RECORDS FOR THIS EXERCISE Block Start

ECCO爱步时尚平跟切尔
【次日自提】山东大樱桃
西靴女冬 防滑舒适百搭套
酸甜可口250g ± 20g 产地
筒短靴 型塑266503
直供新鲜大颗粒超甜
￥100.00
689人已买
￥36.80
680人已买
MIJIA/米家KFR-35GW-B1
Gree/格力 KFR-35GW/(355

RECORDS FOR THIS EXERCISE Block End

REQUEST ->
Without changing a word, print all of the entries above.

WRITTEN RESPONSE ->
ECCO爱步时尚平跟切尔
【次日自提】山东大樱桃
西靴女冬 防滑舒适百搭套
酸甜可口250g ± 20g 产地
筒短靴 型塑266503
直供新鲜大颗粒超甜
￥100.00
689人已买
￥36.80
680人已买
MIJIA/米家KFR-35GW-B1
Gree/格力 KFR-35GW/(355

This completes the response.